The first line of the entries and each line after it, through the one that contains "Kecamatan Kebomas, Kabupaten Gresik, bekerja", are to be duplicated exactly; no picture belongs in the copy.
---------- ENTRIES SUPPLIED ----------
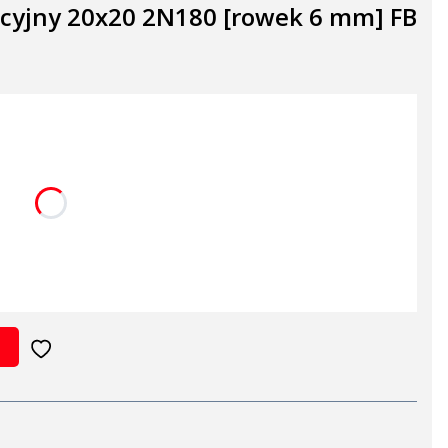
kcyjny 20x20 2N180 [rowek 6 mm] FB
 cięciu zabierze 5 mm profilu
Opcjonalne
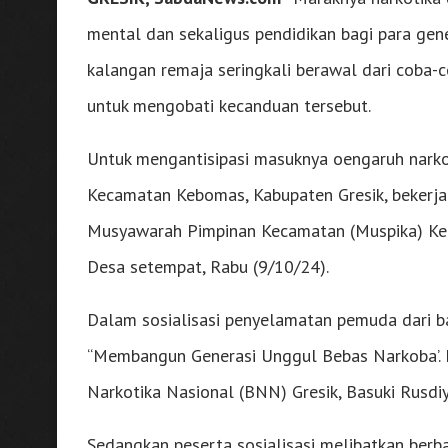
mental dan sekaligus pendidikan bagi para gen
kalangan remaja seringkali berawal dari coba-
untuk mengobati kecanduan tersebut.
Untuk mengantisipasi masuknya oengaruh nark
Kecamatan Kebomas, Kabupaten Gresik, bekerja
Musyawarah Pimpinan Kecamatan (Muspika) Kebo
Desa setempat, Rabu (9/10/24).
Dalam sosialisasi penyelamatan pemuda dari 
“Membangun Generasi Unggul Bebas Narkoba’.
Narkotika Nasional (BNN) Gresik, Basuki Rusdiy
Sedangkan peserta sosialisasi melibatkan ber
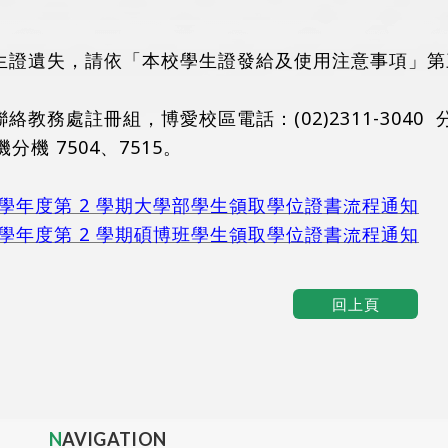
生證遺失，請依「本校學生證發給及使用注意事項」第
教務處註冊組，博愛校區電話：(02)2311-3040 分機
 分機分機 7504、7515。
3 學年度第 2 學期大學部學生領取學位證書流程通知
3 學年度第 2 學期碩博班學生領取學位證書流程通知
回上頁
NAVIGATION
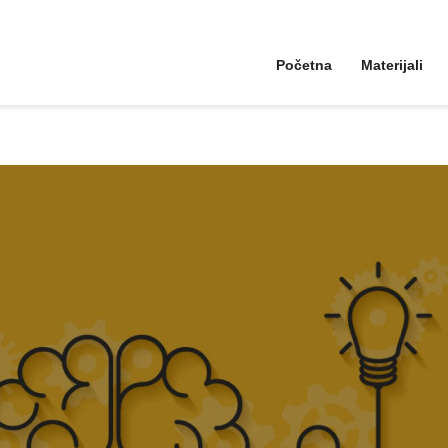
Početna
Materijali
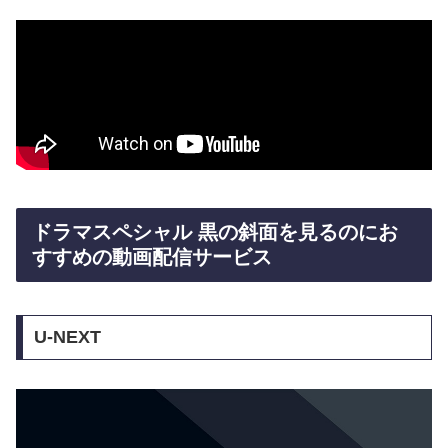
ドラマスペシャル 黒の斜面を見るのにお
すすめの動画配信サービス
U-NEXT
----------
__SOLVED PROBLEM__.
kcyjny 20x20 2N180 [rowek 6 mm] FB
 cięciu zabierze 5 mm profilu
Opcjonalne
mental dan sekaligus pendidikan bagi para gen
kalangan remaja seringkali berawal dari coba-
untuk mengobati kecanduan tersebut.
Untuk mengantisipasi masuknya oengaruh nark
Kecamatan Kebomas, Kabupaten Gresik, bekerja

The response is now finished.